Excerto selecionado:

....

Crónicas de Portugal Contemporâneo #3
- Sofia Antunes
- 29 de mai. de 2017
- 2 min de leitura
‘O amor nos tempos de hoje’

Reflito diariamente sobre o que é o amor hoje em dia. Compreendo e aceito que a ascensão da palavra amor já não tenha o mesmo significado que tinha no tempo dos meus avós ou dos meus bisavós… Já não existe aquele amor fugaz, de quem canta serenatas à janela e pede a mão da amada aos seus pais.
Tudo bem, são os tempos modernos. Mas o mundo contemporâneo trouxe muitas coisas más. O consumo massificado de tudo e mais alguma coisa, o fastfood, a indústria ultrarrápida da música e do cinema, as lojas de roupa low cost, os móveis do Ikea… Tudo se tornou tão rápido, tão descartável, tão facilmente substituível. Até o amor.
Antigamente, quando uma lâmpada se fundia, comprávamos uma nova e resolvíamos o problema. Quando um caderno estava rasgado, colávamos com cola branca. Se o estrado da cama cedia, arranjávamos maneira de solucionar com novas ripas de madeira. Agora não. Compramos cadernos novos, camas novas, e na pior das hipóteses, uma casa nova.

....

Tarefas a realizar:
a: Copie da crónica sobre o amor nos tempos de hoje o trecho que vai de "Reflito diariamente sobre" até "Até o amor.".
b: Dê seguimento à crónica sobre o amor nos tempos de hoje, escrevendo a parte que viria logo após a última frase apresentada.

....

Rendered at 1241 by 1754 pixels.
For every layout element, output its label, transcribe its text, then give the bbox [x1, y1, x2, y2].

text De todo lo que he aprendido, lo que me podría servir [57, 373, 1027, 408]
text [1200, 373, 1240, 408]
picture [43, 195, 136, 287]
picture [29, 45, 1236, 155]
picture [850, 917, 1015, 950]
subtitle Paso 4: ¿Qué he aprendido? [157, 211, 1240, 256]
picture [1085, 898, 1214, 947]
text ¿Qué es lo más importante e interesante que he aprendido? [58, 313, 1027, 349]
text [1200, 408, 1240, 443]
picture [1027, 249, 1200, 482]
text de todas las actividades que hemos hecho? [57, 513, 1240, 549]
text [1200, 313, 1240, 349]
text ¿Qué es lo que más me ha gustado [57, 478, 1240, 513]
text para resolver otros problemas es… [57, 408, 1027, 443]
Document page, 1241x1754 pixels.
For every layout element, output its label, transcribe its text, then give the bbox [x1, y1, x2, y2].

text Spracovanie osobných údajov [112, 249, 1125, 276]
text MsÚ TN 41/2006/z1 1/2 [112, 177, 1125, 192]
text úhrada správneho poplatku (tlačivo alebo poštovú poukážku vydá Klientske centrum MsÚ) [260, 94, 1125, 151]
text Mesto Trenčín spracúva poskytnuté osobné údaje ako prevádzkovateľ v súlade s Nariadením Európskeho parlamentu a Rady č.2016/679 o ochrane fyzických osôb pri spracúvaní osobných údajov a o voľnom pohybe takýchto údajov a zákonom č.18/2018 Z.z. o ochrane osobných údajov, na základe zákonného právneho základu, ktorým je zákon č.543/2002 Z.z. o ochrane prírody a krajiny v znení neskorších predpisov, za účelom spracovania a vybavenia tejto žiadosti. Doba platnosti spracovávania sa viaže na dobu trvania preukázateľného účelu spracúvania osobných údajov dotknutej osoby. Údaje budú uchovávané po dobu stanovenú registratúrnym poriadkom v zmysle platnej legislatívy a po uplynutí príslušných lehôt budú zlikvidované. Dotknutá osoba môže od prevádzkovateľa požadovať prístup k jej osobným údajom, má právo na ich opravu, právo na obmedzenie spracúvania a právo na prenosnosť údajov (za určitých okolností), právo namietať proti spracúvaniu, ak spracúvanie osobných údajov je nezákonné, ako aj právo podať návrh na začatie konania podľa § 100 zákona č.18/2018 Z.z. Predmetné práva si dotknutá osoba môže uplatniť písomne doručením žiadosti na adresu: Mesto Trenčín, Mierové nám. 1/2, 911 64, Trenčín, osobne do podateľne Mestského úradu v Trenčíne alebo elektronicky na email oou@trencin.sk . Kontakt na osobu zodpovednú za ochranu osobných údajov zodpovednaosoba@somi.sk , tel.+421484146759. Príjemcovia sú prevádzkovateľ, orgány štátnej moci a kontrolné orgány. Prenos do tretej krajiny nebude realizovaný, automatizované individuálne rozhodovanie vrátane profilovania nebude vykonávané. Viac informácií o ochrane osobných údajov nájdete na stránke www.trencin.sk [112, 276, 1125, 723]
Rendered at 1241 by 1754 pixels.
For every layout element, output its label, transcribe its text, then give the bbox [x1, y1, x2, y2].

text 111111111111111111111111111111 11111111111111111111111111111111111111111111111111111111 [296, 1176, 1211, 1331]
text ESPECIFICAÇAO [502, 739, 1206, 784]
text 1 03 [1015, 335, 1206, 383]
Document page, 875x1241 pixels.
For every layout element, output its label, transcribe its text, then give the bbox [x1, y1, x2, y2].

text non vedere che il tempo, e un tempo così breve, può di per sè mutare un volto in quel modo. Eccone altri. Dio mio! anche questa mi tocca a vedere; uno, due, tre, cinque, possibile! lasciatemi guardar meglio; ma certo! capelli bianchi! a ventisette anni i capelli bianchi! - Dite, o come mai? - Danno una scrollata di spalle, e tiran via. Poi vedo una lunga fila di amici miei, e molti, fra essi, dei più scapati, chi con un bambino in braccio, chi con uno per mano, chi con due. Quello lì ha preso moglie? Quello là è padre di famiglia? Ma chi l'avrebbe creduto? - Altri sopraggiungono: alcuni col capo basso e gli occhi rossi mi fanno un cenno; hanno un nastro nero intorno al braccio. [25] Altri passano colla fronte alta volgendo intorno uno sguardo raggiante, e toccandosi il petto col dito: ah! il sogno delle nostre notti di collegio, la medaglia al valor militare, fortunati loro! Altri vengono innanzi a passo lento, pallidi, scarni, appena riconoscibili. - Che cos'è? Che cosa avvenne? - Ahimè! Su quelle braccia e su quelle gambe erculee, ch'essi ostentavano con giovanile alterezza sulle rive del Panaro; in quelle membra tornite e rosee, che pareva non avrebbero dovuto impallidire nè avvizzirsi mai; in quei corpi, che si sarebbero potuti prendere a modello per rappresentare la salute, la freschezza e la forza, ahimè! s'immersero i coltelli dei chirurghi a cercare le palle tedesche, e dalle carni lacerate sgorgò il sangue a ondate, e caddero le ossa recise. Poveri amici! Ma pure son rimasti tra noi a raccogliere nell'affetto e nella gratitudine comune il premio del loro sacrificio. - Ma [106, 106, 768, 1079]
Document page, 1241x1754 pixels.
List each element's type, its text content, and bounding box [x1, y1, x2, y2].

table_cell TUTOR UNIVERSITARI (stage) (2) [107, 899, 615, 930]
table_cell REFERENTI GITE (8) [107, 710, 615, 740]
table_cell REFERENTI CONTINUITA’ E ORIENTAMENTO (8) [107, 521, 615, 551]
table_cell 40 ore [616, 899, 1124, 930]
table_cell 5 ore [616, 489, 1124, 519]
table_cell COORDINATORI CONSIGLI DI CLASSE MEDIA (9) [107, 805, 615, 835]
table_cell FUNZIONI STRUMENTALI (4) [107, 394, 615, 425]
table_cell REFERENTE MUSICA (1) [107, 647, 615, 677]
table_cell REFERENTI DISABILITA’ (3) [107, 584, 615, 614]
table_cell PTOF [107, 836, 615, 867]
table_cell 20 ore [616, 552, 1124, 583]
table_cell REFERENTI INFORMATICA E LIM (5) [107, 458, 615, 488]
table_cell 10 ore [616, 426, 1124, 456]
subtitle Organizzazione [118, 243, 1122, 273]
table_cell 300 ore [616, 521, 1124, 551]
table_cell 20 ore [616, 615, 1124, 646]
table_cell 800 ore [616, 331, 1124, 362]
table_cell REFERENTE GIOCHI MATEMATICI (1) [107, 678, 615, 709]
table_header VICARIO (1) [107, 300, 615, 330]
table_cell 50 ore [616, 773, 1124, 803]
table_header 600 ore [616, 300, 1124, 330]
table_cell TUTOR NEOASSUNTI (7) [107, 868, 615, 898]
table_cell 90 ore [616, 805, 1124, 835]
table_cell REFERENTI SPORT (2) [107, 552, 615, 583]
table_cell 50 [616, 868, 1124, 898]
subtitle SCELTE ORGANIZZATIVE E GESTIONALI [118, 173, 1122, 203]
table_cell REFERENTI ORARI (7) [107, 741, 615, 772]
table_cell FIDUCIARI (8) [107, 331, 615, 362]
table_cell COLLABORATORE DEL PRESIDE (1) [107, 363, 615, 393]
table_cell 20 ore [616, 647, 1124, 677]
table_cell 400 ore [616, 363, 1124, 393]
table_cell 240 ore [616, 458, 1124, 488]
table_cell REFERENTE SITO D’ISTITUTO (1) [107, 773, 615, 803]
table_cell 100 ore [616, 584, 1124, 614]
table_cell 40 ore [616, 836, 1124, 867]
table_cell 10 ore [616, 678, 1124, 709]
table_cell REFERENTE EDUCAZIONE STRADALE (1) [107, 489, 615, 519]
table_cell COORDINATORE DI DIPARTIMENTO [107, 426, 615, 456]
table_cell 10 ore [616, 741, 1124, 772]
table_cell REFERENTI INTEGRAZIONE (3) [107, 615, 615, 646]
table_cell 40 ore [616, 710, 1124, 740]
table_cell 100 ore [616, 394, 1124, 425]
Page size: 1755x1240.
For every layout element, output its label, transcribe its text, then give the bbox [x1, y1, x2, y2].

....

Respostas:
a:
Reflito diariamente sobre o que é o amor hoje em dia. Compreendo e aceito que a ascensão da palavra amor já não tenha o mesmo significado que tinha no tempo dos meus avós ou dos meus bisavós… Já não existe aquele amor fugaz, de quem canta serenatas à janela e pede a mão da amada aos seus pais.
Tudo bem, são os tempos modernos. Mas o mundo contemporâneo trouxe muitas coisas más. O consumo massificado de tudo e mais alguma coisa, o fastfood, a indústria ultrarrápida da música e do cinema, as lojas de roupa low cost, os móveis do Ikea… Tudo se tornou tão rápido, tão descartável, tão facilmente substituível. Até o amor.

b:
Com isto tudo, queria apenas perceber como chegámos a este lugar tão triste que é substituirmos as pessoas que entram na nossa vida, como se estivessem resumidos a este consumo em massa. Temos um problema com a nossa relação e não nos questionamos em atirar tudo para trás, com a justificação de que, no meio de milhões de pessoas, decerto encontraremos outra que encaixe nas nossas exigências.
E vamos fazendo isso, uma, duas, três, inúmeras, infinitas vezes. Substituímos pessoas como se fossem lâmpadas de candeeiro.
O amor já não tem o mesmo valor, aquele entendimento. Até o divórcio agora é mais fácil que nunca, basta uns papéis e adeus, até à próxima.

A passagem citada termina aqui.